As the web gathered momentum, some of these were, like round pegs, driven into its square holes. The In Memoriam Web, best read using Eastgate’s Storyspace hypertext authoring environment, became the equally vast but sadly static The Victorian Web.

Late last year, Eastgate released Storyspace 3 for OS X, and in the last nine months or so has progressively enhanced this unique authoring environment. I have written copiously here about its features and capabilities, and how regular Mac users can transform their content in ways which regular webpages cannot approach.

sspaceguards

Storyspace supports different types of link, notably those which are only active when specified conditions are met, as shown in its Map view.

The Map view is also ideal for interactive, content-rich maps and charts, created without any of the complexities of JavaScript or HTML5.

sspace910

Storyspace includes its own Timeline view, which is almost effortless to use, and more sophisticated than many dedicated apps.

But until last week, its documents have remained accessible only to those prepared to purchase the full-blown authoring app. It’s true that anyone could access and use them with just a free, unregistered demo version, but that was inherently kludgy, and hardly popular.

Now Eastgate has provided the first in what I hope will be a series of reader apps, opening access to real, unfettered, inherently interactive and dynamic hypertext to the tens of millions who are running OS X Yosemite or El Capitan. The marketplace for Storyspace fiction and non-fiction has, with that single step, grown by orders of magnitude.
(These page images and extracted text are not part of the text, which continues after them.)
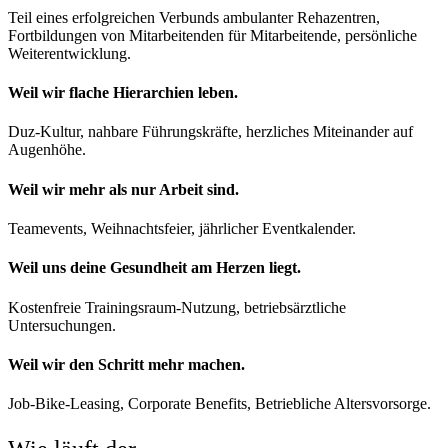
Teil eines erfolgreichen Verbunds ambulanter Rehazentren,
Fortbildungen von Mitarbeitenden für Mitarbeitende, persönliche
Weiterentwicklung.
Weil wir flache Hierarchien leben.
Duz-Kultur, nahbare Führungskräfte, herzliches Miteinander auf
Augenhöhe.
Weil wir mehr als nur Arbeit sind.
Teamevents, Weihnachtsfeier, jährlicher Eventkalender.
Weil uns deine Gesundheit am Herzen liegt.
Kostenfreie Trainingsraum-Nutzung, betriebsärztliche
Untersuchungen.
Weil wir den Schritt mehr machen.
Job-Bike-Leasing, Corporate Benefits, Betriebliche Altersvorsorge.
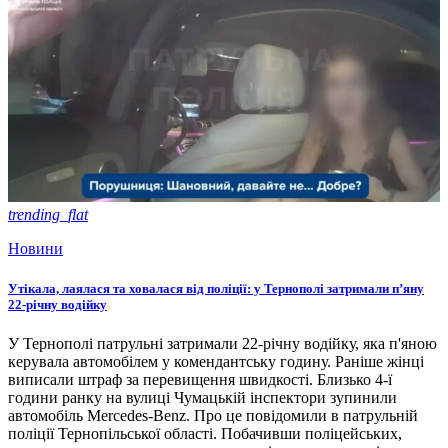
trending_flat
Новини
Утікала, лаялася та ховалася від поліції: у Тернополі затримали п’яну
22-річну водійку
У Тернополі патрульні затримали 22-річну водійку, яка п'яною
керувала автомобілем у комендантську годину. Раніше жінці
виписали штраф за перевищення швидкості. Близько 4-ї
години ранку на вулиці Чумацькій інспектори зупинили
автомобіль Mercedes-Benz. Про це повідомили в патрульній
поліції Тернопільської області. Побачивши поліцейських,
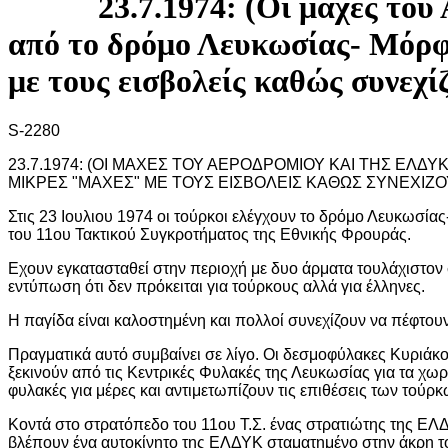
23.7.1974: (Οι μάχες το
από το δρόμο Λευκωσίας- Μόρφ
με τους εισβολείς καθώς συνεχί
S-2280
23.7.1974: (ΟΙ ΜΑΧΕΣ ΤΟΥ ΑΕΡΟΔΡΟΜΙΟΥ ΚΑΙ ΤΗΣ ΕΛ
ΜΙΚΡΕΣ "ΜΑΧΕΣ" ΜΕ ΤΟΥΣ ΕΙΣΒΟΛΕΙΣ ΚΑΘΩΣ ΣΥΝΕΧΙΖ
Στις 23 Ιουλιου 1974 οι τούρκοι ελέγχουν το δρόμο Λευκωσί
του 11ου Τακτικού Συγκροτήματος της Εθνικής Φρουράς.
Εχουν εγκατασταθεί στην περιοχή με δυο άρματα τουλάχιστον σ
εντύπωση ότι δεν πρόκειται για τούρκους αλλά για έλληνες.
Η παγίδα είναι καλοστημένη και πολλοί συνεχίζουν να πέφτουν
Πραγματικά αυτό συμβαίνει σε λίγο. Οι δεσμοφύλακες Κυριά
ξεκινούν από τις Κεντρικές Φυλακές της Λευκωσίας για τα χωρ
φυλακές για μέρες και αντιμετωπίζουν τις επιθέσεις των τού
Κοντά στο στρατόπεδο του 11ου Τ.Σ. ένας στρατιώτης της ΕΛΔ
βλέπουν ένα αυτοκίνητο της ΕΛΔΥΚ σταματημένο στην άκρη του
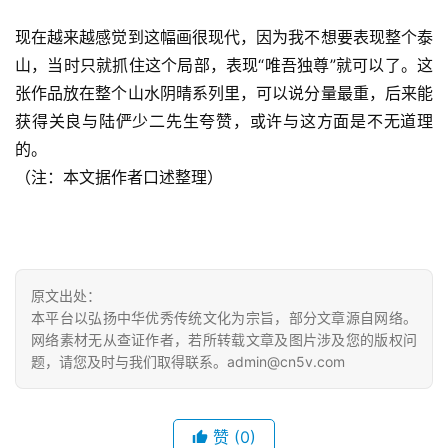
现在越来越感觉到这幅画很现代，因为我不想要表现整个泰
山，当时只就抓住这个局部，表现“唯吾独尊”就可以了。这
张作品放在整个山水阴晴系列里，可以说分量最重，后来能
获得关良与陆俨少二先生夸赞，或许与这方面是不无道理
的。
（注：本文据作者口述整理）
原文出处：
本平台以弘扬中华优秀传统文化为宗旨，部分文章源自网络。
网络素材无从查证作者，若所转载文章及图片涉及您的版权问
题，请您及时与我们取得联系。admin@cn5v.com
赞
(0)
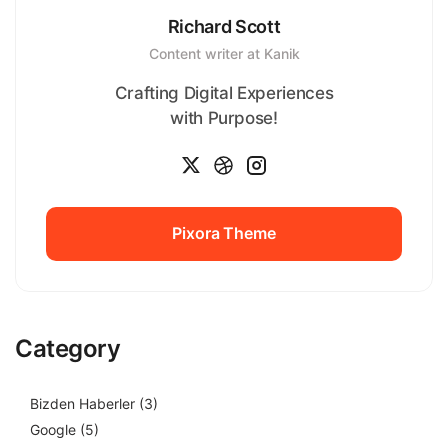
Richard Scott
Content writer at Kanik
Crafting Digital Experiences
with Purpose!
Pixora Theme
Pixora Theme
Category
Bizden Haberler
(3)
Google
(5)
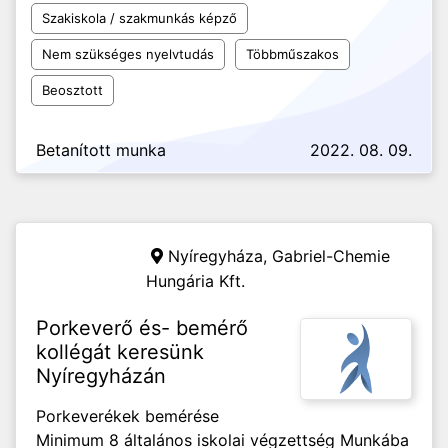
Szakiskola / szakmunkás képző
Nem szükséges nyelvtudás
Többműszakos
Beosztott
Betanított munka
2022. 08. 09.
Nyíregyháza,
Gabriel-Chemie
Hungária Kft.
Porkeverő és- bemérő
kollégát keresünk
Nyíregyházán
Porkeverékek bemérése
Minimum 8 általános iskolai végzettség Munkába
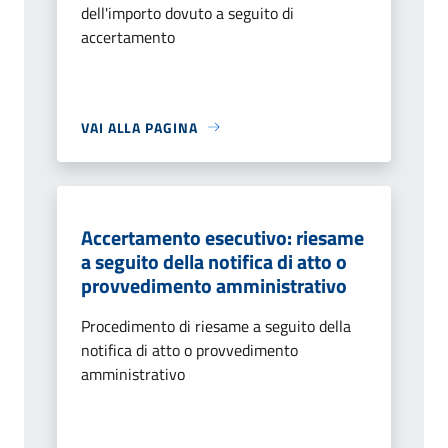
dell'importo dovuto a seguito di
accertamento
VAI ALLA PAGINA
Accertamento esecutivo: riesame
a seguito della notifica di atto o
provvedimento amministrativo
Procedimento di riesame a seguito della
notifica di atto o provvedimento
amministrativo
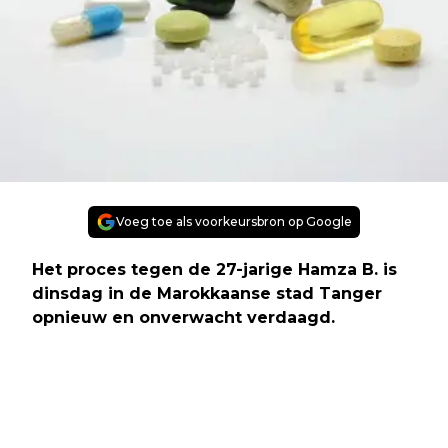
Voeg toe als voorkeursbron op Google
Het proces tegen de 27-jarige Hamza B. is
dinsdag in de Marokkaanse stad Tanger
opnieuw en onverwacht verdaagd.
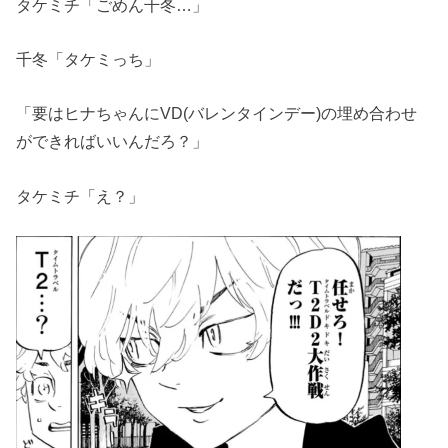
タケミチ「ごめん千冬…」
千冬「タケミっち」
「要はヒナちゃんにVD(バレンタインデー)の埋め合わせ
ができればいいんだろ？」
タケミチ「え？」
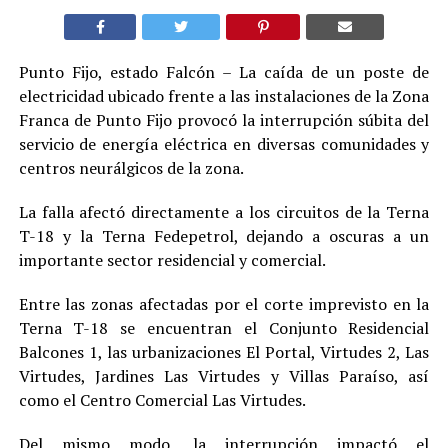
Punto Fijo, estado Falcón – La caída de un poste de
electricidad ubicado frente a las instalaciones de la Zona
Franca de Punto Fijo provocó la interrupción súbita del
servicio de energía eléctrica en diversas comunidades y
centros neurálgicos de la zona.
La falla afectó directamente a los circuitos de la Terna
T-18 y la Terna Fedepetrol, dejando a oscuras a un
importante sector residencial y comercial.
Entre las zonas afectadas por el corte imprevisto en la
Terna T-18 se encuentran el Conjunto Residencial
Balcones 1, las urbanizaciones El Portal, Virtudes 2, Las
Virtudes, Jardines Las Virtudes y Villas Paraíso, así
como el Centro Comercial Las Virtudes.
Del mismo modo, la interrupción impactó el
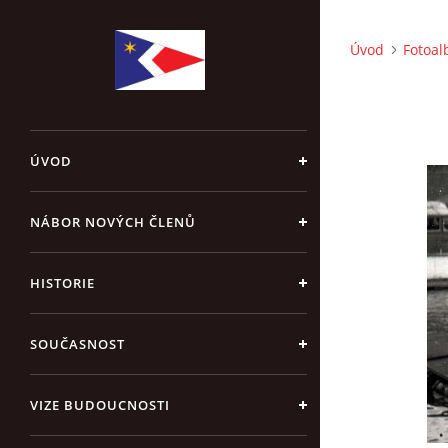
Úvod
Fotoa
ÚVOD
NÁBOR NOVÝCH ČLENŮ
HISTORIE
SOUČASNOST
VIZE BUDOUCNOSTI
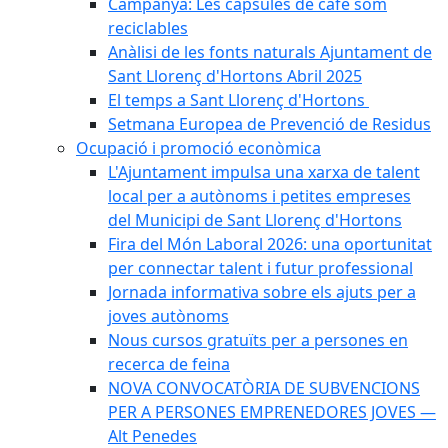
Campanya: Les càpsules de cafè som
reciclables
Anàlisi de les fonts naturals Ajuntament de
Sant Llorenç d'Hortons Abril 2025
El temps a Sant Llorenç d'Hortons
Setmana Europea de Prevenció de Residus
Ocupació i promoció econòmica
L'Ajuntament impulsa una xarxa de talent
local per a autònoms i petites empreses
del Municipi de Sant Llorenç d'Hortons
Fira del Món Laboral 2026: una oportunitat
per connectar talent i futur professional
Jornada informativa sobre els ajuts per a
joves autònoms
Nous cursos gratuïts per a persones en
recerca de feina
NOVA CONVOCATÒRIA DE SUBVENCIONS
PER A PERSONES EMPRENEDORES JOVES —
Alt Penedes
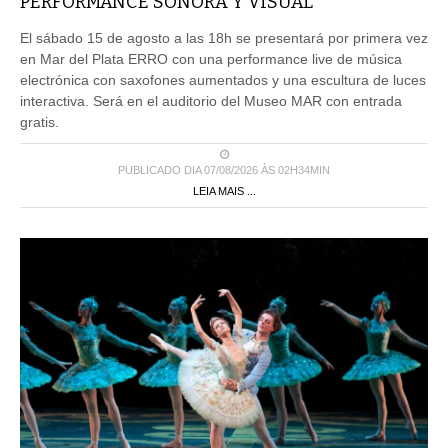
PERFORMANCE SONORA Y VISUAL
El sábado 15 de agosto a las 18h se presentará por primera vez
en Mar del Plata ERRO con una performance live de música
electrónica con saxofones aumentados y una escultura de luces
interactiva. Será en el auditorio del Museo MAR con entrada
gratis.
PUBLICADO DIA 07/08/2026 ÀS 02H34MIN
LEIA MAIS ...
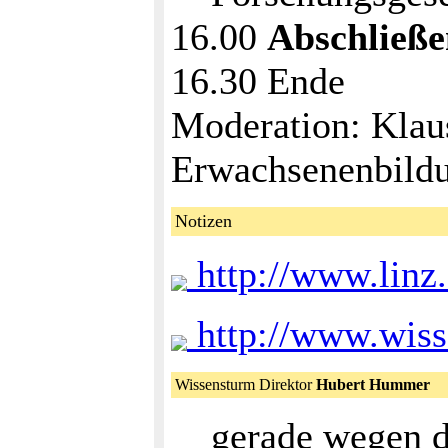
16.00
Abschließe
16.30 Ende
Moderation: Klaus 
Erwachsenenbildu
Notizen
http://www.linz.
http://www.wiss
Wissensturm Direktor
Hubert Hummer
gerade wegen d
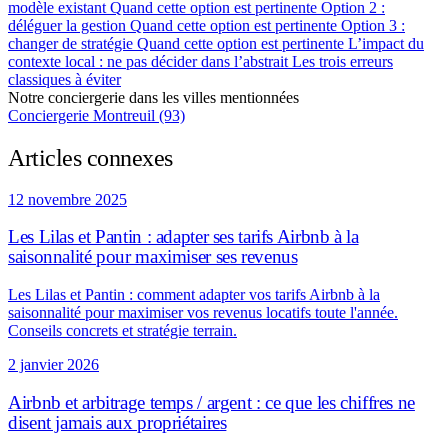
modèle existant
Quand cette option est pertinente
Option 2 :
déléguer la gestion
Quand cette option est pertinente
Option 3 :
changer de stratégie
Quand cette option est pertinente
L’impact du
contexte local : ne pas décider dans l’abstrait
Les trois erreurs
classiques à éviter
Notre conciergerie dans les villes mentionnées
Conciergerie Montreuil (93)
Articles connexes
12 novembre 2025
Les Lilas et Pantin : adapter ses tarifs Airbnb à la
saisonnalité pour maximiser ses revenus
Les Lilas et Pantin : comment adapter vos tarifs Airbnb à la
saisonnalité pour maximiser vos revenus locatifs toute l'année.
Conseils concrets et stratégie terrain.
2 janvier 2026
Airbnb et arbitrage temps / argent : ce que les chiffres ne
disent jamais aux propriétaires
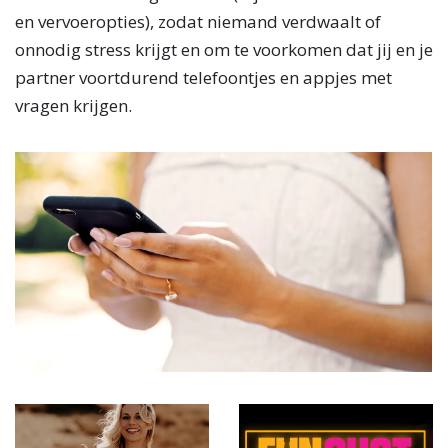
en vervoeropties), zodat niemand verdwaalt of
onnodig stress krijgt en om te voorkomen dat jij en je
partner voortdurend telefoontjes en appjes met
vragen krijgen.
The sceptical will point to the fact that Storyspace books still enjoy only a fraction of the markets open to Apple’s iBooks or Amazon’s Kindle, whose reader apps dominate on tablets and phones. Hopefully, once the folk at Eastgate have paused for breath, they will be transferring their efforts to the iOS implementation of the Storyspace Reader. That should fully realise the dreams of Michael Joyce, George P Landow, Mark Bernstein, and other visionaries.

Fault-tolerant documents

Storyspace, and its note-centred sibling Tinderbox, in common with many other leading apps, store their documents in XML format. A really big Storyspace/Tinderbox document can readily exceed 5 MB, which is an awful lot of XML, and hefty Microsoft Word .docx documents readily grow into megabytes. With XML well-established as the most universal document architecture, we are starting to learn some of its vulnerabilities.

Given XML’s rigid structure, one of its least endearing attributes is vulnerability to error. Just a single incorrect character in your 5 MB document can blow the whole thing apart, and render it unusable. In theory, you can do what I used to with damaged PDF files: take a text editor to the content, work out what is wrong, and fix it. But that is far easier said than done, particularly when dealing with such huge files.

xmlsafari
On the right, native XML, transformed to HTML and rendered on the left, in Safari.

There are a few tools starting to appear which try to recover what they can from damaged .docx files (Corrupt DOCX Salvager and Savvy DOCX Recovery are two on Sourceforge), and some online services (OfficeRecovery, for example) to do so. But we are a long way from any form of fault-tolerance for XML files and the code which parses them.

Being so regular and well-defined, it should not be that difficult for an app to work out where a damaged XML file has gone astray, and suggest some tentative repairs which might make its content accessible again. With the current vogue for throwing artificial intelligence (AI) at much more computationally-challenging problems, it shouldn’t be too tough for a repair tool to arrive at a shortlist of good suggestions.

Another potential solution is to augment XML formats with error-checking and even self-repairing features. Sectional checksums, which could be inserted as comment lines, could go a good way towards that goal.

Instead, standards and practice always assume that every last character is intentional and correct. That is a bit like assuming that all software is completely free of bugs, and flies in the face of long and bitter experience.